----- Data shown

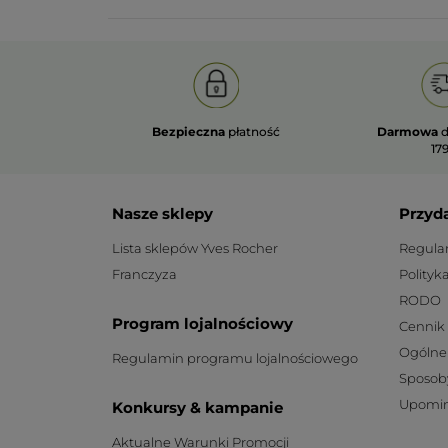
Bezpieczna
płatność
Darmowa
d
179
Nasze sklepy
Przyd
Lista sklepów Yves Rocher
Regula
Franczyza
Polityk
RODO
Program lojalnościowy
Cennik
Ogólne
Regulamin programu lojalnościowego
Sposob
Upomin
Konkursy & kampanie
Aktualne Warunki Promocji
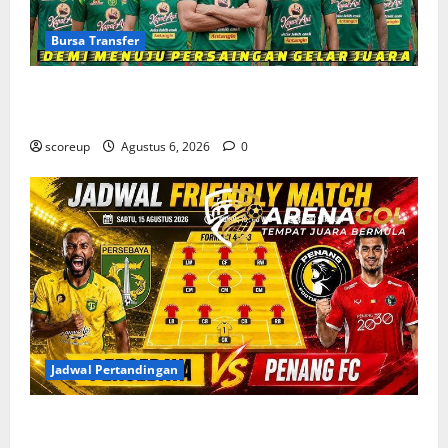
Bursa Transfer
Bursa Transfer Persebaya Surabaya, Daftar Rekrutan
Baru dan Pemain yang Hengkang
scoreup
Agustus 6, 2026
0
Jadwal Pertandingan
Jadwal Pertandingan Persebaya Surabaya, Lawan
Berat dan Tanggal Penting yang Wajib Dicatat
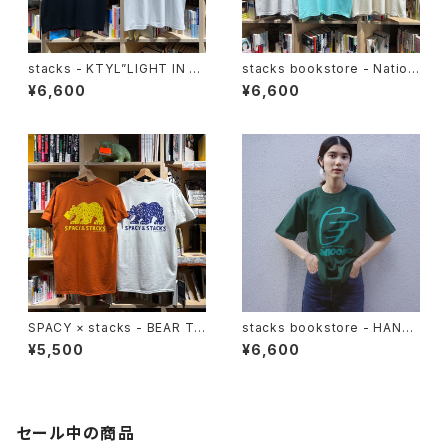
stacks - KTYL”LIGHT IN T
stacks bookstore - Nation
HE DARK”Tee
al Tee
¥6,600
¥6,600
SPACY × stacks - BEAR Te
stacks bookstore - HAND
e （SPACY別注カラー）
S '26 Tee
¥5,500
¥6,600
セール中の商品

----------
----- Data shown

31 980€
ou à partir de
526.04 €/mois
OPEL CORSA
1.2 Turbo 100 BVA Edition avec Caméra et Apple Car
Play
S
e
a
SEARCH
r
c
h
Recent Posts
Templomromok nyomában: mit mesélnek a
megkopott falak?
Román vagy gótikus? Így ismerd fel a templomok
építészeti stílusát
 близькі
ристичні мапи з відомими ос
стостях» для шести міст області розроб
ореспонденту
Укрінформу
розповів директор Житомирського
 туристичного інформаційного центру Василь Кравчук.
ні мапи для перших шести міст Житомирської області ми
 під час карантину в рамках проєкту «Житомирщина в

----------

Go through the entries above and count the lines with the word "Surabaya", then give only that number.

Exercise answer: 2